Mereka berlima sampai di suatu pohon. Frapsy bertanya-tanya, mengapa kepala suku itu menggiring mereka ke pohon yang besar dan menjulang tinggi?

"Ayo naik," ajak Bima.

Juki ternganga dan memandang dari bawah pohon hingga ke atas. "Seriusan?! Ini tinggi banget, mana gak ada tangganya."

"Kayak gak pernah manjat tebing aja," sindir Jeffrey.

"Di atas ada rumah pohon yang sudah saya sembunyikan, lagi pula batang pohon ini sudah saya potong membulat di beberapa sisi untuk membantu kaki kita berpijak," ungkap Bima.

"Saya ada bawa tali, pak. Mungkin bapak bisa naik duluan lalu simpul tali ini di salah satu ranting yang kokoh agar kami bisa lebih terbantu," celetuk Frapsy. Gadis itu dengan segera membuka tasnya dan mengambil seutas tali yang cukup panjang.

Frapsy menyerahkan tali tersebut ke arah Bima. "Ini, pak."

Bima menerimanya dengan senang hati kemudian mulai memanjat pohon yang luar biasa besar ini.

***

Mereka berlima telah sampai di rumah pohon yang dimaksud dengan bantuan tali yang Frapsy bawa. Tak lupa pula mereka tarik tali tersebut ke atas agar tidak ada orang lain yang naik ke rumah pohon rahasia ini.

Frapsy menatap kagum rumah tersebut dan menyentuh dinding-dinding rumah yang masih kokoh. "Bagus, gede lagi. Tinggal dibersihin aja, bisa jadi basecamp kita," pujinya.

Bima tersenyum. "Ah, terimakasih. Ini merupakan tempat rahasia para petua suku Loqa untuk mengadakan rapat penting."

"Oh, jadi namanya suku Loqa?"

Bima mengangguk membenarkan. "Kala itu, hidup kami sangat damai. Semuanya berakhir ketika seorang penyihir berjubah hitam itu meracik ramuan aneh yang membuat anggota suku bertingkah aneh, tak terkendali, dan saling menggigit satu sama lain menularkan ramuan itu."

"Oh! Saya tadi liat penyihir itu, dia ke menara yang ada di bagian utara," beber Frapsy.

"Ya, aku sempat melihat wajahnya. Ternyata dia musuh bebuyutanku ketika pemilihan ketua suku. Dan di menara itu lah ia meracik ramuan tersebut, biasanya para anggota suku mengikutinya ke menara tersebut untuk menambah energi atau meningkatkan tingkatan virusnya."
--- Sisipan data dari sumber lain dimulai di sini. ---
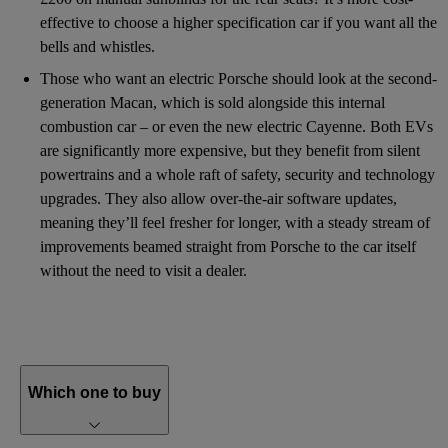
effective to choose a higher specification car if you want all the
bells and whistles.
Those who want an electric Porsche should look at the second-
generation Macan, which is sold alongside this internal
combustion car – or even the new electric Cayenne. Both EVs
are significantly more expensive, but they benefit from silent
powertrains and a whole raft of safety, security and technology
upgrades. They also allow over-the-air software updates,
meaning they’ll feel fresher for longer, with a steady stream of
improvements beamed straight from Porsche to the car itself
without the need to visit a dealer.
Which one to buy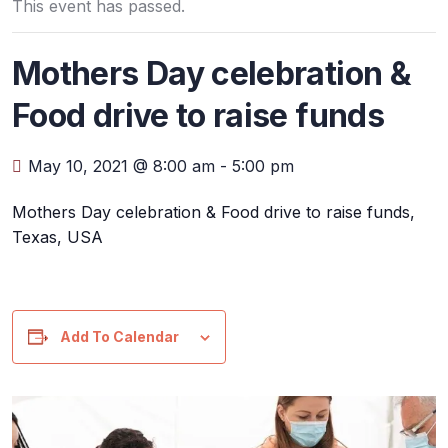
This event has passed.
Mothers Day celebration &
Food drive to raise funds
May 10, 2021 @ 8:00 am
-
5:00 pm
Mothers Day celebration & Food drive to raise funds,
Texas, USA
Add To Calendar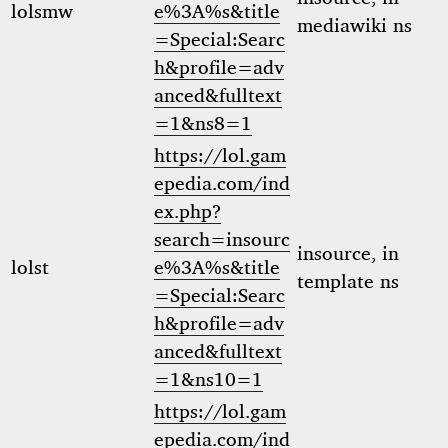
lolsmw
e%3A%s&title
mediawiki ns
=Special:Searc
h&profile=adv
anced&fulltext
=1&ns8=1
https://lol.gam
epedia.com/ind
ex.php?
search=insourc
insource, in
lolst
e%3A%s&title
template ns
=Special:Searc
h&profile=adv
anced&fulltext
=1&ns10=1
https://lol.gam
epedia.com/ind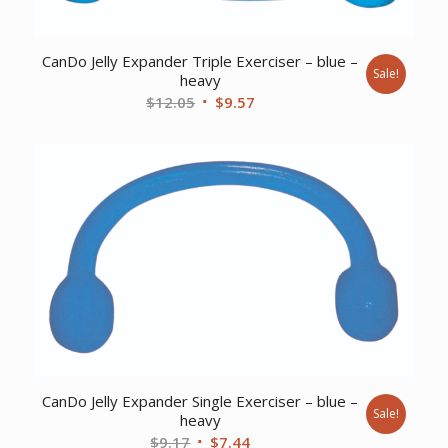
CanDo Jelly Expander Triple Exerciser – blue –
Sale!
heavy
Original
Current
$
12.05
$
9.57
price
price
was:
is:
$12.05.
$9.57.
CanDo Jelly Expander Single Exerciser – blue –
Sale!
heavy
Original
Current
$
9.17
$
7.44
Helene mengernyitkan dahinya. "Ada tingkatannya?"

"Ada, virus A, hingga D. Kaumku awalnya terkena virus D, lalu ini kedua kalinya mereka ke menara. Artinya sudah sampai hingga virus B."
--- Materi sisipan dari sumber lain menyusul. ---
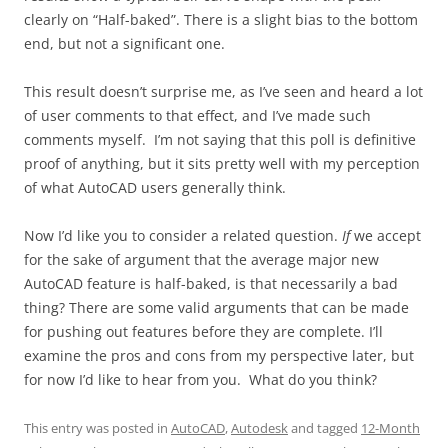
clearly on “Half-baked”. There is a slight bias to the bottom
end, but not a significant one.
This result doesn’t surprise me, as I’ve seen and heard a lot
of user comments to that effect, and I’ve made such
comments myself. I’m not saying that this poll is definitive
proof of anything, but it sits pretty well with my perception
of what AutoCAD users generally think.
Now I’d like you to consider a related question.
If
we accept
for the sake of argument that the average major new
AutoCAD feature is half-baked, is that necessarily a bad
thing? There are some valid arguments that can be made
for pushing out features before they are complete. I’ll
examine the pros and cons from my perspective later, but
for now I’d like to hear from you. What do you think?
This entry was posted in
AutoCAD
,
Autodesk
and tagged
12-Month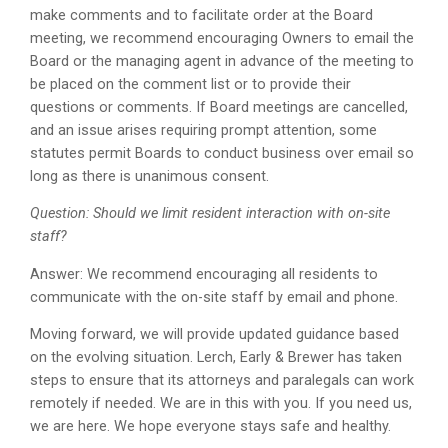
make comments and to facilitate order at the Board
meeting, we recommend encouraging Owners to email the
Board or the managing agent in advance of the meeting to
be placed on the comment list or to provide their
questions or comments. If Board meetings are cancelled,
and an issue arises requiring prompt attention, some
statutes permit Boards to conduct business over email so
long as there is unanimous consent.
Question: Should we limit resident interaction with on-site
staff?
Answer: We recommend encouraging all residents to
communicate with the on-site staff by email and phone.
Moving forward, we will provide updated guidance based
on the evolving situation. Lerch, Early & Brewer has taken
steps to ensure that its attorneys and paralegals can work
remotely if needed. We are in this with you. If you need us,
we are here. We hope everyone stays safe and healthy.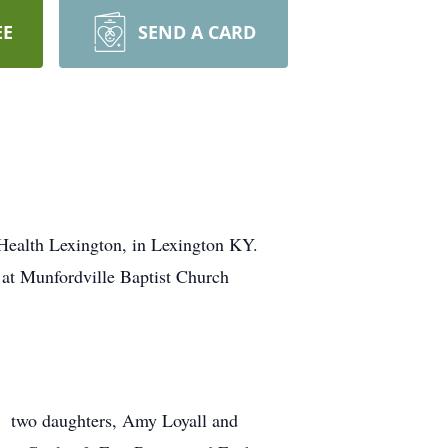
EE
SEND A CARD
 Health Lexington, in Lexington KY.
at Munfordville Baptist Church
; two daughters, Amy Loyall and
"Virus A pasti dipakai sama penyihir itu," tebak Juki dan dibalas anggukan Bima.

"Siapa nama penyihir itu?" tanya Jeffrey.

Bima kembali membuka suara, "Gema. Saya yakin ia sudah merencanakan peningkatan virus A miliknya menjadi virus Z. Dan saya dengar, ia juga memiliki membuang virus tersebut ke sungai sehingga mengalir ke lautan, entah ikan-ikan atau siren yang melegenda itu juga terkena atau tidak."
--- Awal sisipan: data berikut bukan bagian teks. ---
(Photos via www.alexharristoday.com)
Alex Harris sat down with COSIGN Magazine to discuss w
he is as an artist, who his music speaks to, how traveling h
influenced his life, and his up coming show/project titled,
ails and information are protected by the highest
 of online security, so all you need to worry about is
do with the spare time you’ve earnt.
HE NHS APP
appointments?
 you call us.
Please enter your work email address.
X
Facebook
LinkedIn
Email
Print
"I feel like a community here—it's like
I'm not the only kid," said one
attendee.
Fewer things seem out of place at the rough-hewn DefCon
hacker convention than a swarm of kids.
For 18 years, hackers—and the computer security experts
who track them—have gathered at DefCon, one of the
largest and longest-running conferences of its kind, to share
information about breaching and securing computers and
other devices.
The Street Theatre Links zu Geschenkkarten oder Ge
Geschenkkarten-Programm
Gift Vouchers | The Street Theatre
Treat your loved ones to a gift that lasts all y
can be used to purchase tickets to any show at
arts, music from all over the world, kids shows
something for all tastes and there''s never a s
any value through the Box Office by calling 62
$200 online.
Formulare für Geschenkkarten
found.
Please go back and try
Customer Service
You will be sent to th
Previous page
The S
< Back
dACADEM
"Jadi ... kita harus gimana?" tanya Helene.

"Kita susun rencana hari ini juga, siang nanti kita harus cari bahan-bahan untuk membuat racun sebagai penjebak mereka, dan ini." Baiq mengeluarkan secarik kertas usang dari sakunya kemudian membuka suara, "Ini resep penawar beserta vaksinnya. Saya menulisnya diam-diam sebelum mereka menyekap saya di gudang itu."

Frapsy bertepuk tangan kesenangan kemudian mengacungkan jempolnya. "Mantap!"